At 7:03 AM on Christmas Day, he loaded the bags of presents into the car, backed out of the driveway, and set off for New York.
The temperature was 30 degrees, a wet cold, which can be worse than 20 degrees of dry cold. He turned up the heat and loaded the address into Google maps. (I know, he shouldn’t have done it while driving, but 7:03AM was an hour later than he had planned. And besides, who else would be out on Christmas morning?)
“Two of my kids are quarantining in New Jersey and one in New York, while I’m stuck in PA?!”, he had said to himself the night before, “Screw Covid!”
The rising sun was just a faint glow behind the thick fog that blanketed route 95 and drained meadows and towns of color all the way up and across the Verrazano Bridge. During the entire two hour drive, he saw almost no traffic, just a handful of cars actually following the speed limit and two ambulances dashing like greyhounds toward unknown hospitals instead of being stuck in traffic, sirens hopelessly screaming. It brought back memories of when 95 had first opened and felt safe and sleek.
His plan was to drop off the presents without being seen, just as Santa had always done. Now that the kids were grown, though, Santa would have to be more devious than usual. He’d have to sneak the presents onto front stoops or into apartment lobbies, in daylight, and then bolt before anyone noticed.
The Manhattan skyline, filtered white by the mist, was unexpectedly etherial and silent. He scooted through empty Queens streets, marveling at a New York so peaceful and quiet, and came to a stop at a three story 1900’s high rise, still dignified, still impressive over 100 years later. Leaving the car running, he tip-toed into the empty lobby with two bags filled with multi-colored socks, artists’ pencils, photos of his son at age 3, and he couldn’t remember what else. Then he ran back to the car and gunned it for New Jersey.
Yes! One down, two to go.
An hour later, he sneaked onto a grey porch, this time on his toes to minimize sound, in a drizzly, still sleeping neighborhood of Summit, New Jersey. Christmas tree lights flickered through closed curtains. The mist was rising a few feet off the empty street, revealing slumbering trees and silent shrubs, all well groomed and motionless. Another bag left, oh so quietly.
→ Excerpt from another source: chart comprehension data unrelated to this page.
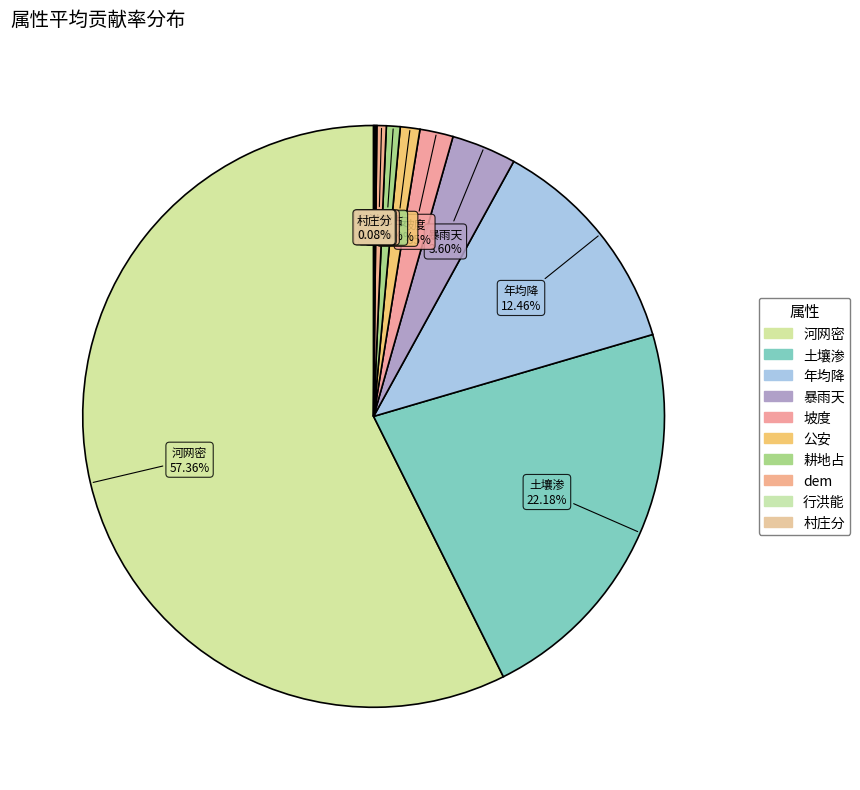

Which slice is the smallest?

村庄分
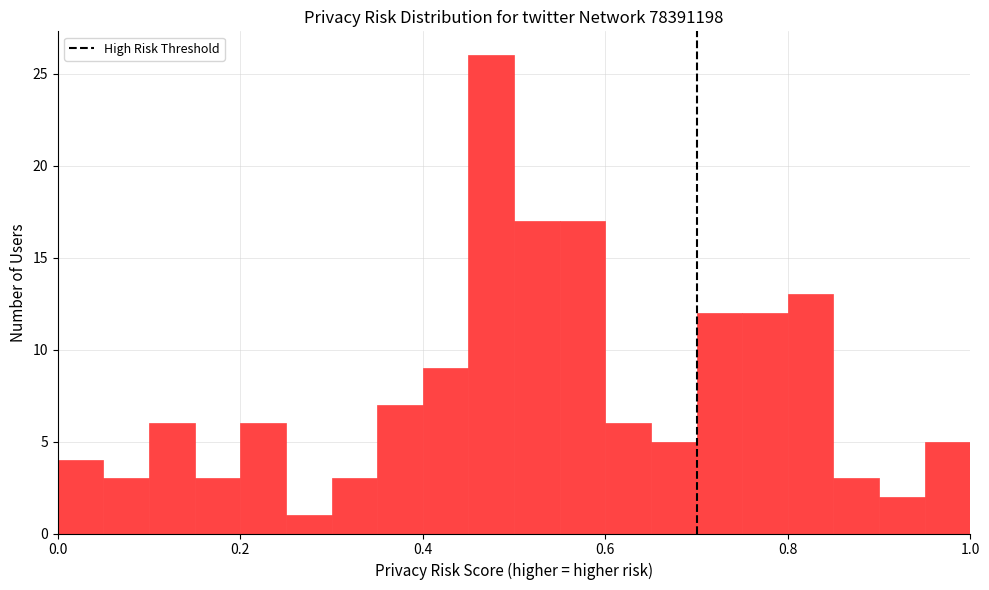

Read against the x-axis, roughly where is the centre of the tallest bar?

0.48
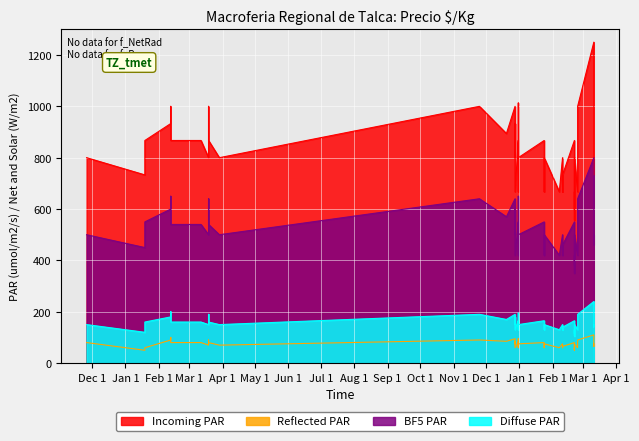

How many data points does each series have?

40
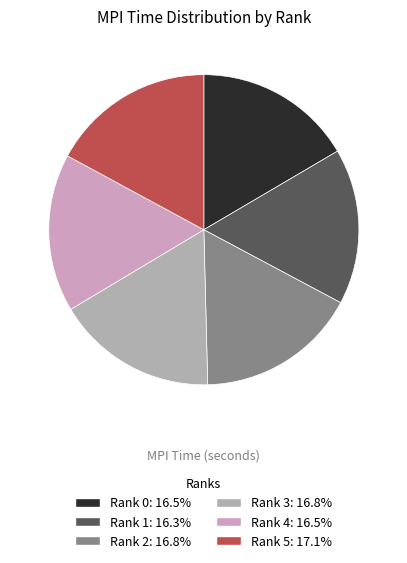

What percentage is the Rank 4 slice, to the nearest percent?

16%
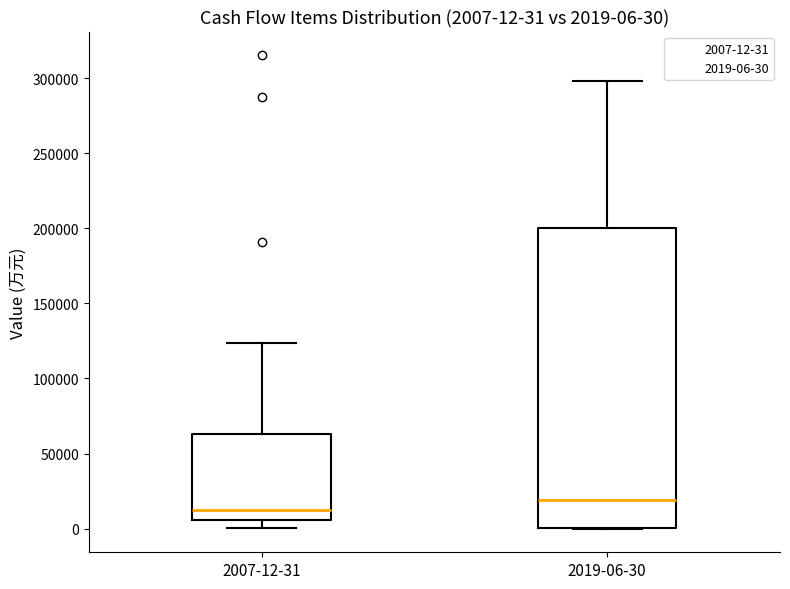

Which box has the lowest median line?

2007-12-31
Back to the car, back up the road, this time toward Morristown.
Two down, one to go!
The last house was ten yards from the road, down a steep set of wet, wooden steps He duplicated the tip toe dash, this time holding onto the railing with one hand, while the other clasped the last Christmas bag – a hushed feat of balance and strength – but nothing compared to his footrace back up the stairs.
All three down! Including grandchildren!
The drive back was anti-climactic (with the exception of more cars driving, two trucks barreling, and several ambulances dashing). So, while still in New Jersey he called his kids to see if they found the presents (and to gloat with silent pride).
“Thanks, Dad. Did you get an Uber driver to deliver them?” asked the first one.
“All I can say is Santa did it”, deftly dodging the real question.
“Yes! What a great surprise!” said the second. “Are you here?”
“No.” he said. “You’re there. I’m here”, getting a laugh and again dodging the real question.
Then, the third: “Are you in Pennsylvania?”
Later he came up with really clever non-answers like: “I’m always in Pennsylvania” , “Isn’t everyone?” and “Where else would I be?”
But he was tired and without wit. Taking over for Santa was a lot more demanding than he had thought. So he panicked.
“Yes, I am.” – A bald-faced lie, something he had raised these very kids to never do.
He felt guilty, but not for long. There are times when one has to lie in order to uphold the larger truth: Santa is real.